• To do: All entries need to be written out verbatim, with pictures omitted.

• Dataset excerpts:
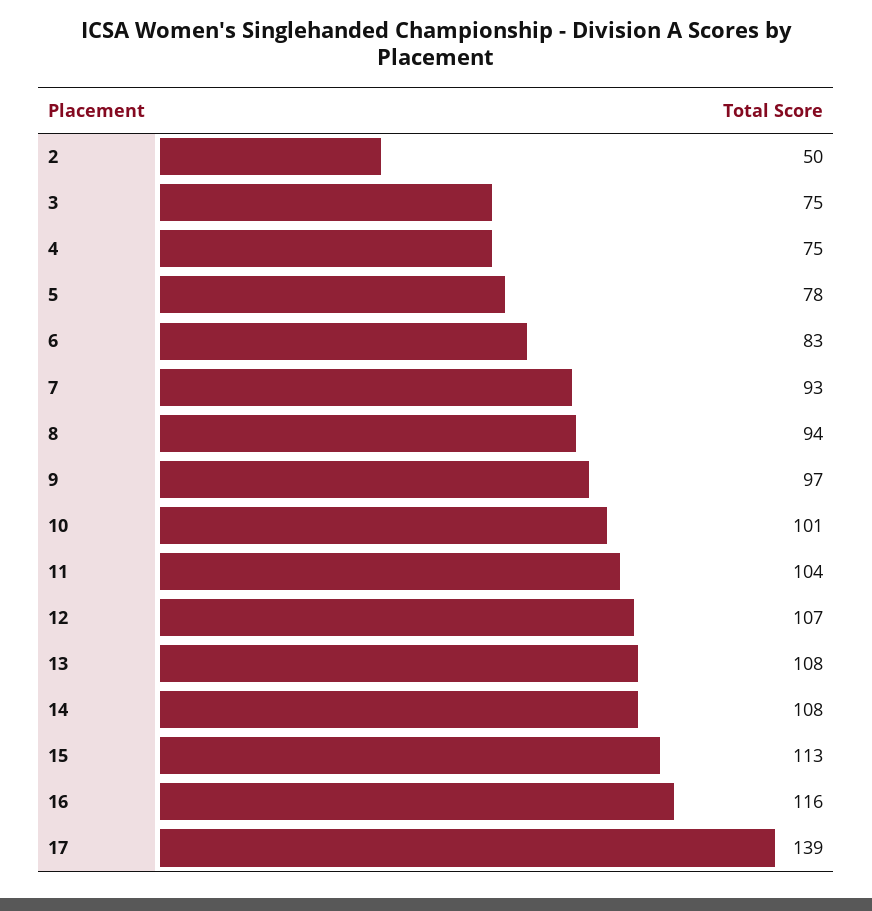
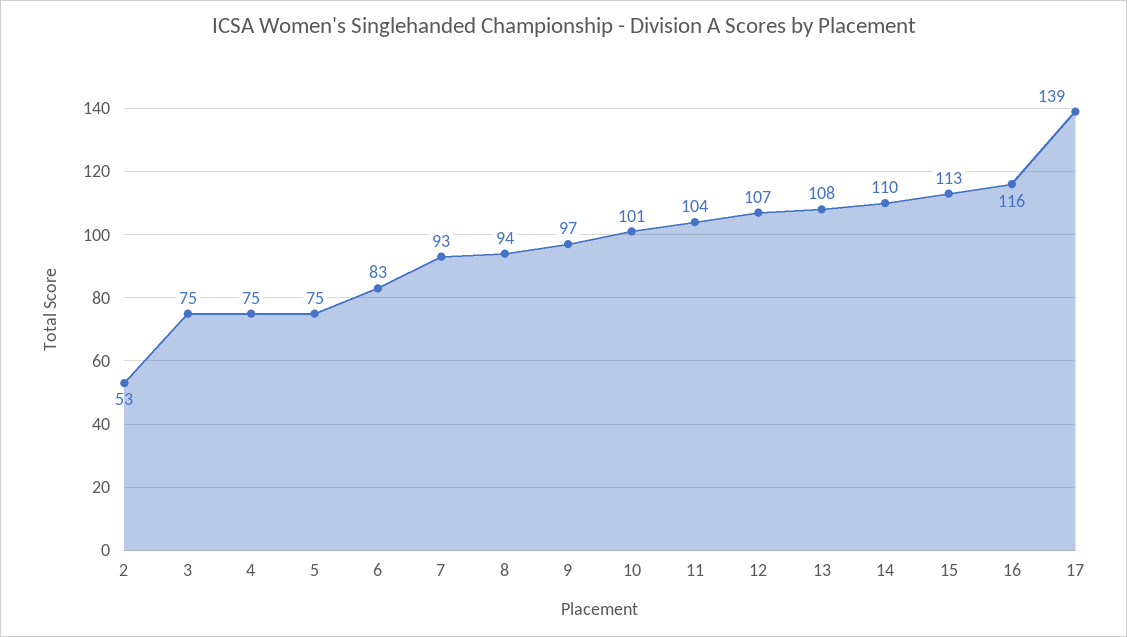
2: 50 -> 53
5: 78 -> 75
14: 108 -> 110

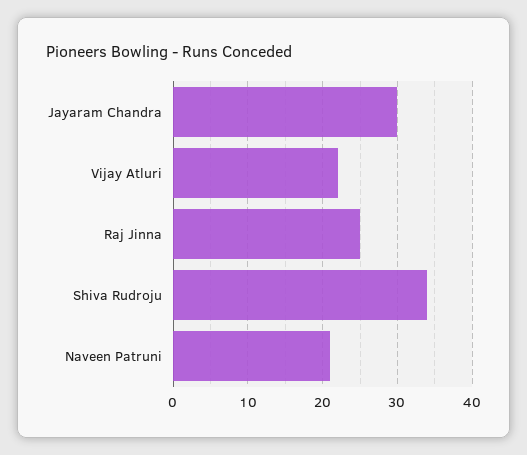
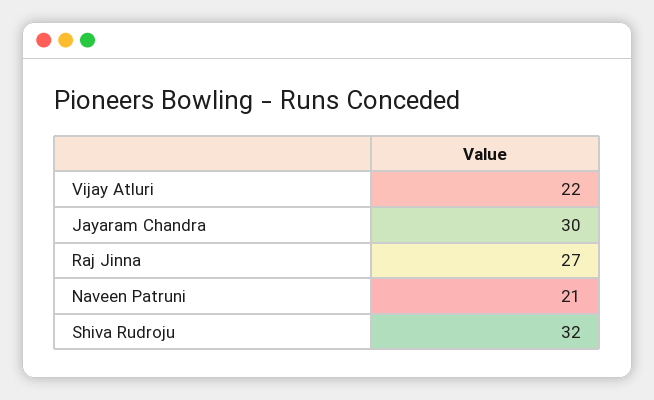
Raj Jinna: 25 -> 27
Shiva Rudroju: 34 -> 32

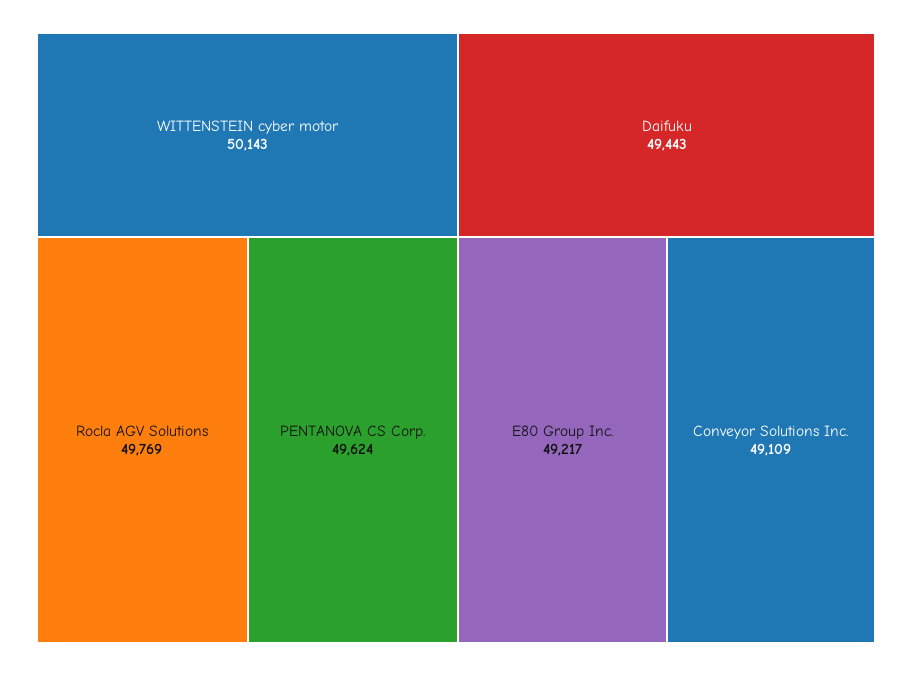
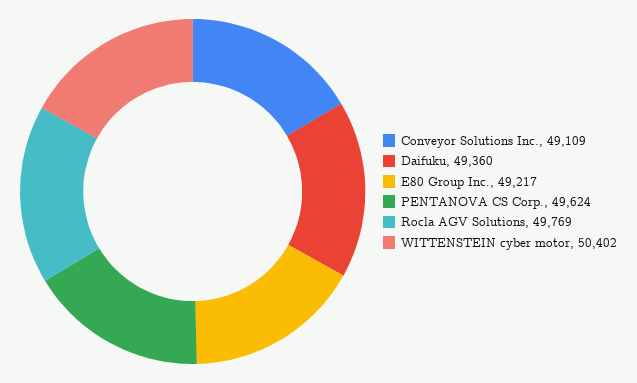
WITTENSTEIN cyber motor: 50143 -> 50402
Daifuku: 49443 -> 49360

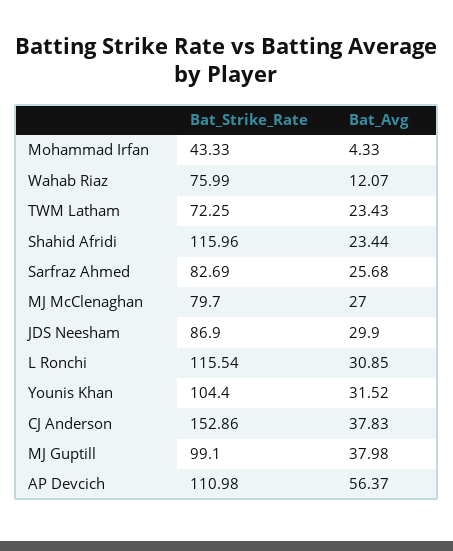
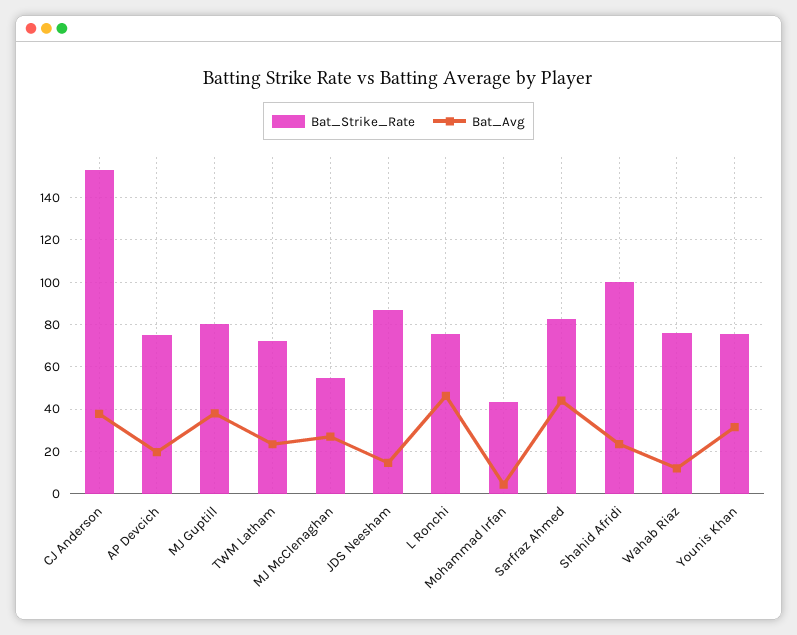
Bat_Strike_Rate, Shahid Afridi: 115.96 -> 100
Bat_Avg, Sarfraz Ahmed: 25.68 -> 45
Bat_Strike_Rate, MJ McClenaghan: 79.7 -> 55
Bat_Avg, JDS Neesham: 29.9 -> 15
Bat_Strike_Rate, L Ronchi: 115.54 -> 75
Bat_Avg, L Ronchi: 30.85 -> 45
Bat_Strike_Rate, Younis Khan: 104.4 -> 75
Bat_Strike_Rate, MJ Guptill: 99.1 -> 80
Bat_Strike_Rate, AP Devcich: 110.98 -> 75
Bat_Avg, AP Devcich: 56.37 -> 20

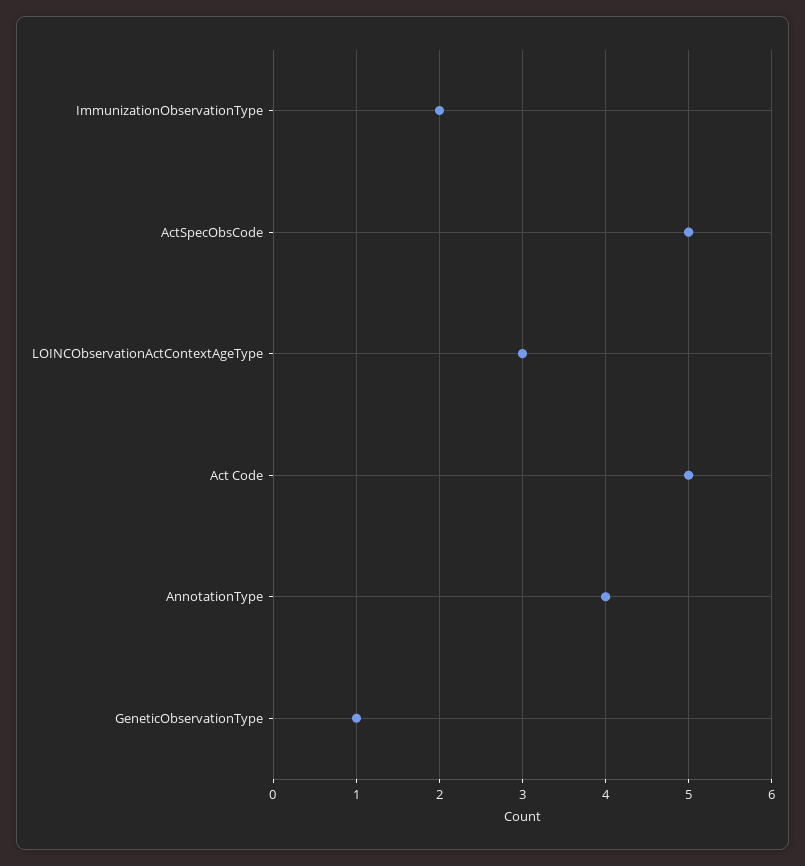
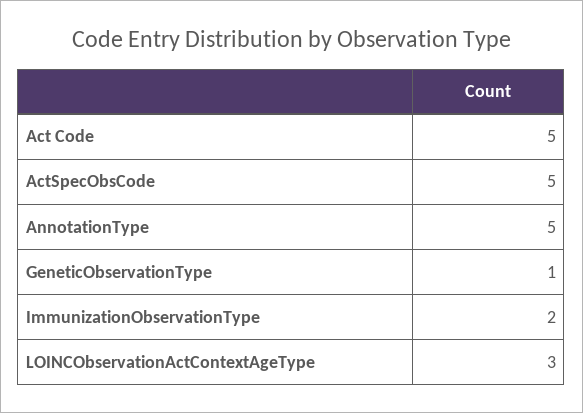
AnnotationType: 4 -> 5

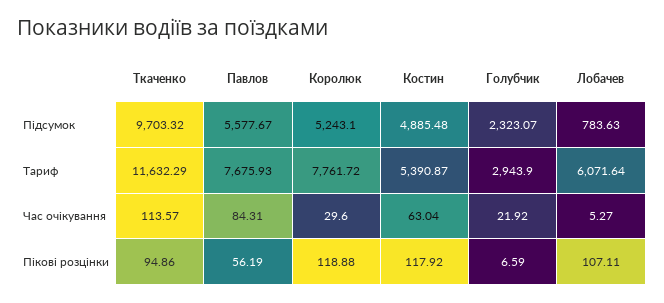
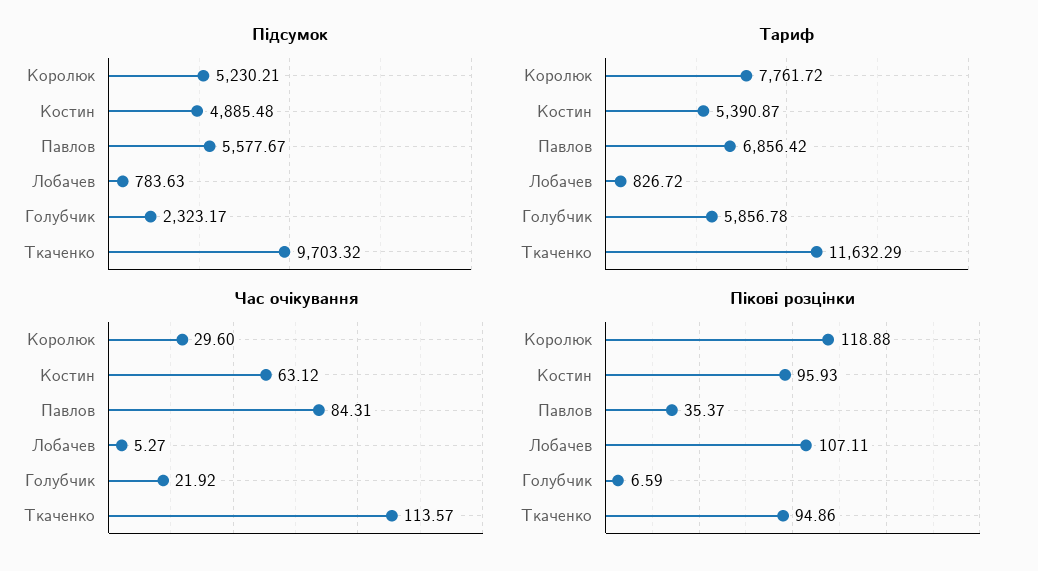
Підсумок, Королюк: 5243.1 -> 5230.21
Підсумок, Голубчик: 2323.07 -> 2323.17
Тариф, Павлов: 7675.93 -> 6856.42
Тариф, Голубчик: 2943.9 -> 5856.78
Тариф, Лобачев: 6071.64 -> 826.72
Час очікування, Костин: 63.04 -> 63.12
Пікові розцінки, Павлов: 56.19 -> 35.37
Пікові розцінки, Костин: 117.92 -> 95.93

• Written solution:
2: 50 -> 53
5: 78 -> 75
14: 108 -> 110

Raj Jinna: 25 -> 27
Shiva Rudroju: 34 -> 32

WITTENSTEIN cyber motor: 50143 -> 50402
Daifuku: 49443 -> 49360

Bat_Strike_Rate, Shahid Afridi: 115.96 -> 100
Bat_Avg, Sarfraz Ahmed: 25.68 -> 45
Bat_Strike_Rate, MJ McClenaghan: 79.7 -> 55
Bat_Avg, JDS Neesham: 29.9 -> 15
Bat_Strike_Rate, L Ronchi: 115.54 -> 75
Bat_Avg, L Ronchi: 30.85 -> 45
Bat_Strike_Rate, Younis Khan: 104.4 -> 75
Bat_Strike_Rate, MJ Guptill: 99.1 -> 80
Bat_Strike_Rate, AP Devcich: 110.98 -> 75
Bat_Avg, AP Devcich: 56.37 -> 20

AnnotationType: 4 -> 5

Підсумок, Королюк: 5243.1 -> 5230.21
Підсумок, Голубчик: 2323.07 -> 2323.17
Тариф, Павлов: 7675.93 -> 6856.42
Тариф, Голубчик: 2943.9 -> 5856.78
Тариф, Лобачев: 6071.64 -> 826.72
Час очікування, Костин: 63.04 -> 63.12
Пікові розцінки, Павлов: 56.19 -> 35.37
Пікові розцінки, Костин: 117.92 -> 95.93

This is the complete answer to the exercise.